The operator= copies the values from one existing SerialBandDenseMatrix to another.
If \c Source is a view (i.e. CV = Teuchos::View), then this method will
return a view. Otherwise, it will return a copy of \c Source. \e this object
will be resized if it is not large enough to copy \c Source into.
*/
SerialBandDenseMatrix<OrdinalType, ScalarType>& operator= (const SerialBandDenseMatrix<OrdinalType, ScalarType>& Source);
//! Copies values from one matrix to another.
/*!
The operator= copies the values from one existing SerialBandDenseMatrix to another
if the dimension of both matrices are the same. If not, \e this matrix
will be returned unchanged.
*/
SerialBandDenseMatrix<OrdinalType, ScalarType>& assign (const SerialBandDenseMatrix<OrdinalType, ScalarType>& Source);
//! Set all values in the matrix to a constant value.
/*!
\param value - Value to use;
*/
SerialBandDenseMatrix<OrdinalType, ScalarType>& operator= (const ScalarType value) { putScalar(value); return(*this); }
//! Set all values in the matrix to a constant value.
/*!
\param value - Value to use; zero if none specified.
\return Integer error code, set to 0 if successful.
*/
int putScalar( const ScalarType value = Teuchos::ScalarTraits<ScalarType>::zero() );
//! Set all values in the matrix to be random numbers.
int random();
//@}
//! @name Accessor methods.
//@{
//! Element access method (non-const).
/*! Returns the element in the ith row and jth column if A(i,j) is specified, the
expression A[j][i] will return the same element.
\return Element from the specified \c rowIndex row and \c colIndex column.
\warning The validity of \c rowIndex and \c colIndex will only be checked if Teuchos is
configured with --enable-teuchos-abc.
*/
ScalarType& operator () (OrdinalType rowIndex, OrdinalType colIndex);
//! Element access method (const).

[Data records]

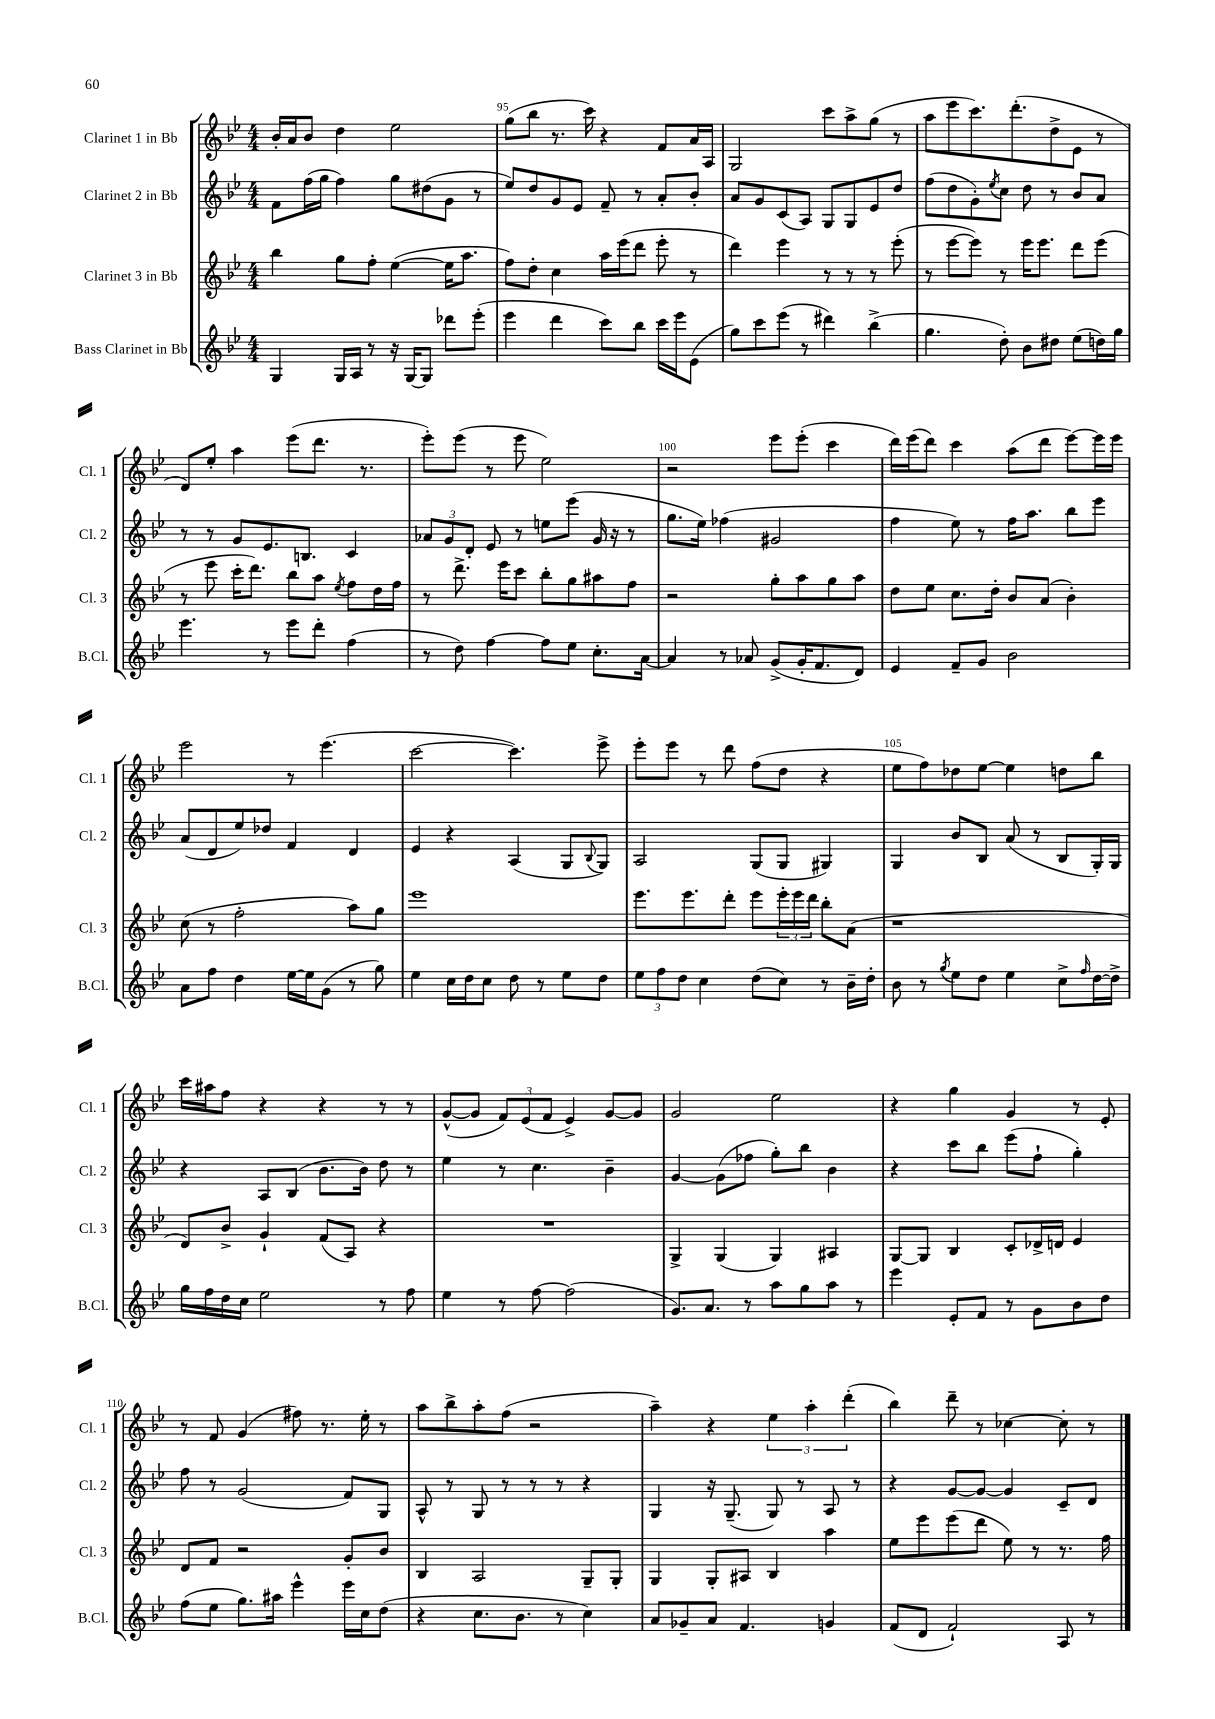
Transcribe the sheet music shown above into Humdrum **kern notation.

**kern	**kern	**kern	**kern
*staff4	*staff3	*staff2	*staff1
*clefG2	*clefG2	*clefG2	*clefG2
*k[b-e-]	*k[b-e-]	*k[b-e-]	*k[b-e-]
*M4/4	*M4/4	*M4/4	*M4/4
4G	4bb-	8f	16b-'
.	.	.	16a
.	.	(16ff	8b-
.	.	16gg	.
16G	8gg	4ff)	4dd
16A	.	.	.
8r	8ff'	.	.
16r	([4ee-	8gg	2ee-
[16G	.	.	.
8G]	.	(8dd#	.
8ddd-	16ee-]	8g	.
.	8.aa	.	.
(8eee-'	.	8r	.
=	=	=	=
4eee-	8ff)	8ee-)	(8gg
.	8dd'	8dd	8bb-
4ddd	4cc	8g	8.r
.	.	8e-	.
.	.	.	16ccc)
8ccc)	16aa	8f~	4r
.	(16eee-	.	.
8bb-	8ddd	8r	.
16ccc	8eee-'	8a'	8f
16eee-	.	.	.
(8e-	8r	8b-'	16a
.	.	.	16A
=	=	=	=
8gg)	4ddd)	8a	2G
8ccc	.	8g	.
(8eee-	4eee-	(8c	.
8r	.	8A)	.
4ddd#)	8r	8G	8ccc
.	8r	8G	8aa^
(4bb-^	8r	8e-	(8gg
.	(8eee-'	8dd	8r
=	=	=	=
4.gg	8r	(8ff	8aa
.	[8eee-	8dd	8eee-
.	8eee-])	8g')	8.ccc)
.	.	8qee-	.
8dd')	8r	8cc	.
.	.	.	(8.ddd'
8b-	16eee-	8dd	.
.	8.eee-	.	.
8dd#	.	8r	8dd^
(8ee-	8ddd	8b-	8e-
16dd)	(8eee-	8a	8r
16gg	.	.	.
=	=	=	=
4.eee-	8r	8r	8d)
.	8eee-	8r	8ee-'
.	16ccc'	8g	4aa
.	8.ddd)	.	.
8r	.	8.e-	.
8eee-	8bb-	.	(8eee-
.	.	8.B	.
8ddd'	8aa	.	8.ddd
.	8qee-	.	.
(4ff	8ff	4c	.
.	.	.	8.r
.	16dd	.	.
.	16ff	.	.
=	=	=	=
8r	8r	12a-	8eee-')
.	.	12g	.
8dd)	8.ddd^	.	(8eee-
.	.	12d'	.
[4ff	.	8e-	8r
.	16eee-	.	.
.	8ccc	8r	8eee-
8ff]	8bb-'	8ee	2ee-)
8ee-	8gg	(8eee-	.
8.cc'	8aa#	16g	.
.	.	16r	.
.	8ff	8r	.
[16a	.	.	.
=	=	=	=
4a]	2r	8.gg	2r
.	.	16ee-)	.
8r	.	(4ff-	.
8a-	.	.	.
(8g^	8gg'	2g#	8eee-
16g'	8aa	.	(8eee-'
8.f	.	.	.
.	8gg	.	4ccc
8d)	8aa	.	.
=	=	=	=
4e-	8dd	4ff	16ddd)
.	.	.	(16eee-
.	8ee-	.	8ddd)
8f~	8.cc	8ee-)	4ccc
8g	.	8r	.
.	16dd'	.	.
2b-	8b-	16ff	(8aa
.	.	8.aa	.
.	(8a	.	8ddd
.	4b-')	8bb-	[8eee-)
.	.	8eee-	16eee-]
.	.	.	16eee-
=	=	=	=
8a	(8cc	(8a	2eee-
8ff	8r	8d	.
4dd	2ff'	8ee-)	.
.	.	8dd-	.
[16ee-	.	4f	8r
16ee-]	.	.	.
(8g	.	.	(4.eee-
8r	8aa)	4d	.
8gg)	8gg	.	.
=	=	=	=
4ee-	1eee-	4e-	[2ccc
16cc	.	4r	.
16dd	.	.	.
8cc	.	.	.
8dd	.	(4A	4.ccc])
8r	.	.	.
8ee-	.	8G	.
.	.	8qqB-	.
8dd	.	8G)	8eee-^
=	=	=	=
12ee-	8.eee-	2A	8eee-'
12ff	.	.	.
.	.	.	8eee-
12dd	.	.	.
.	8.eee-	.	.
4cc	.	.	8r
.	8ddd'	.	8ddd
(8dd	8eee-	(8G	(8ff
8cc)	24eee-'	8G	8dd
.	24eee-	.	.
.	24ddd	.	.
8r	8bb-'	4G#)	4r
16b-~	(8a	.	.
16dd'	.	.	.
=	=	=	=
8b-	1r	4G	8ee-
8r	.	.	8ff)
8qgg	.	.	.
8ee-	.	8b-	8dd-
8dd	.	8B-	[8ee-
4ee-	.	(8a	4ee-]
.	.	8r	.
8cc^	.	8B-	8dd
16qqff	.	.	.
[16dd	.	16G')	8bb-
16dd^]	.	16G	.
=	=	=	=
16gg	8d)	4r	16ccc
16ff	.	.	16aa#
16dd	8b-^	.	8ff
16cc	.	.	.
2ee-	4g`	8A	4r
.	.	(8B-	.
.	(8f	8.b-	4r
.	8A)	.	.
.	.	16b-)	.
8r	4r	8dd	8r
8ff	.	8r	8r
=	=	=	=
4ee-	1r	4ee-	([8g^^
.	.	.	8g]
8r	.	8r	12f)
.	.	.	(12e-
[8ff	.	4.cc	.
.	.	.	12f
(2ff]	.	.	4e-^)
.	.	4b-~	[8g
.	.	.	8g]
=	=	=	=
8.g)	4G^	[4g	2g
8.a	.	.	.
.	(4G	(8g]	.
8r	.	8ff-	.
8aa	4G)	8gg')	2ee-
8gg	.	8bb-	.
8aa	4A#	4b-	.
8r	.	.	.
=	=	=	=
4eee-	[8G	4r	4r
.	8G]	.	.
8e-'	4B-	8ccc	4gg
8f	.	8bb-	.
8r	8c'	(8eee-	4g
8g	16d-^	8ff`	.
.	16d	.	.
8b-	4e-	4gg')	8r
8dd	.	.	8e-'
=	=	=	=
(8ff	8d	8ff	8r
8ee-	8f	8r	8f
8.gg)	2r	(2g	(4g
16aa#	.	.	.
4eee-^^	.	.	8ff#)
.	.	.	8.r
16eee-	8g'	8f)	.
16cc	.	.	16ee-'
(8dd	8b-	8G	8r
=	=	=	=
4r	4B-	8A^^	8aa
.	.	8r	8bb-^
8.cc	2A	8G	8aa'
.	.	8r	(8ff
8.b-	.	.	.
.	.	8r	2r
8r	.	8r	.
4cc)	8G~	4r	.
.	8G'	.	.
=	=	=	=
8a	4G	4G	4aa~)
8g-~	.	.	.
8a	8G'	16r	4r
.	.	(8.G~	.
4.f	8A#	.	.
.	4B-	8G)	6ee-
.	.	8r	.
.	.	.	6aa'
4g	4aa	8A	.
.	.	.	(6ddd'
.	.	8r	.
=	=	=	=
(8f	8ee-	4r	4bb-)
8d	8eee-	.	.
2f`)	(8eee-	[8g	8ddd~
.	8ddd	8g_	8r
.	8ee-)	4g]	[4cc-
.	8r	.	.
8A	8.r	8c~	8cc-']
8r	.	8d	8r
.	16ff	.	.
==	==	==	==
*-	*-	*-	*-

(CHALLENGES):
• a. Please find every line in the records containing the string "kern" and copy each such line, treating uppercase and lowercase as different.
• b. Write the next part of the SerialBandDenseMatrix header excerpt, picking up right after its final line.
The text and the records have no connection to each other.

(SET OF ANSWERS):
• a.
Transcribe the sheet music shown above into Humdrum **kern notation.
**kern	**kern	**kern	**kern

• b.
/*! Returns the element in the ith row and jth column if A(i,j) is specified, the expression
A[j][i] will return the same element.
\return Element from the specified \c rowIndex row and \c colIndex column.
\warning The validity of \c rowIndex and \c colIndex will only be checked if Teuchos is
configured with --enable-teuchos-abc.
*/
const ScalarType& operator () (OrdinalType rowIndex, OrdinalType colIndex) const;
//! Column access method (non-const).
/*! Returns the pointer to the ScalarType array at the jth column if A[j] is specified, the expression
A[j][i] will return the same element as A(i,j).
\return Pointer to the ScalarType array at the \c colIndex column ( \c values_+colIndex*stride_ ).
\warning The validity of \c colIndex will only be checked if Teuchos is configured with
--enable-teuchos-abc.
*/
ScalarType* operator [] (OrdinalType colIndex);
//! Column access method (const).
/*! Returns the pointer to the ScalarType array at the jth column if A[j] is specified, the expression
A[j][i] will return the same element as A(i,j).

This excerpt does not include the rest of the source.